WORK REQUEST 1
Copy the records word for word, from the start of the records through the line containing "referencia OEM", both ends included. Leave the pictures out of your copy.
====== EXTRACT
It featured an incredible amount of understanding for a high school senior.
Cole stuck the note in his father's jacket before work one day last March - his dad was leaving for a three-day trip - and headed to school a nervous wreck. He anticipated the worst.
"That letter in his jacket pocket was like a ticking time bomb."
When a text message from Ray Fox popped up on Cole's phone during sixth period, he had to leave the classroom to read it. He stepped outside breathing hard, his heart racing. He pressed and swiped the phone in his hands.
"You are still a great son and I am proud of you."
Ray's only disappointment was that he had obviously created an atmosphere where Cole thought he might not be loved as a gay son as much as he would be as a straight son. In the days and weeks that would come, Ray would assure Cole that was not the case.
While his family and team have embraced Cole, the Matthew Shepard Scholarship offers all of Don Bosco High School the opportunity to demonstrate acceptance, a departure from a bygone era.
"A student from my school received the scholarship 10 years ago," Cole said, "and the feedback from the community 10 years ago was unacceptable. The school did not present the award and did not acknowledge the student's accomplishment. This is a chance for Don Bosco to show its progress over the last 10 years. The way my family and community have reacted so far is a great sign."
Soon he'll be leaving Don Bosco, and Cole wants to use his advocacy efforts to build two key bridges.
============
====== RECORDS PROVIDED
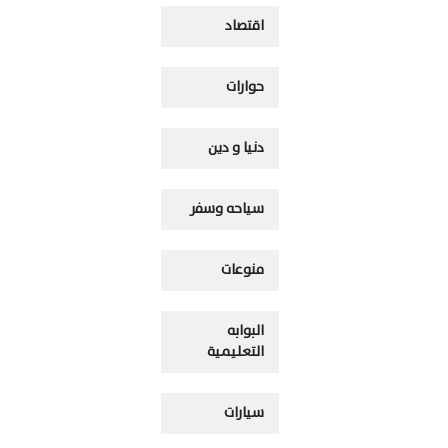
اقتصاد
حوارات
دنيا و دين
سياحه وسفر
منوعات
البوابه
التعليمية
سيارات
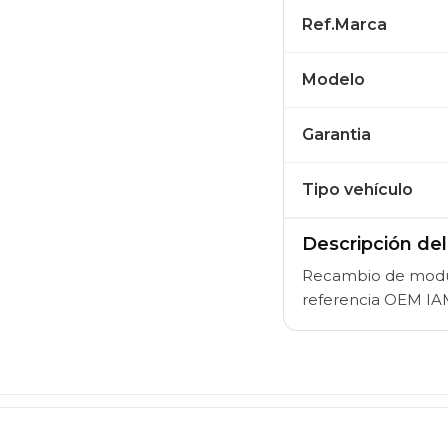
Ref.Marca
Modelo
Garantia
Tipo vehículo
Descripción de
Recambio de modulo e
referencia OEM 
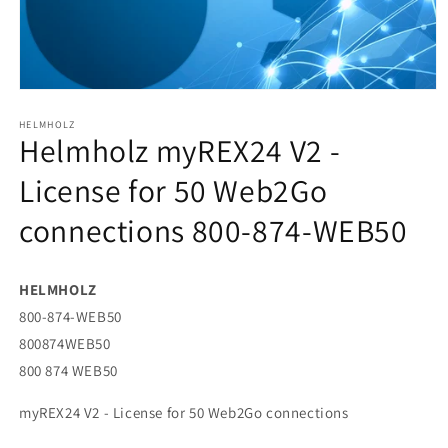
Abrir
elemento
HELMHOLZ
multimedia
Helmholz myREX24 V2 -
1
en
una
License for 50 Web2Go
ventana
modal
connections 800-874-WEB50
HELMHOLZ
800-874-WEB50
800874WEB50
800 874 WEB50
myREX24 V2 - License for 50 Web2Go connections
============
WORK REQUEST 2
In the excerpt about Cole and his father, how long was the trip Ray was leaving for when Cole put the note in his jacket?

RESPONSE BOX 1
اقتصاد
حوارات
دنيا و دين
سياحه وسفر
منوعات
البوابه
التعليمية
سيارات
Ref.Marca
Modelo
Garantia
Tipo vehículo
Descripción de
Recambio de modulo e
referencia OEM 

RESPONSE BOX 2
Three days.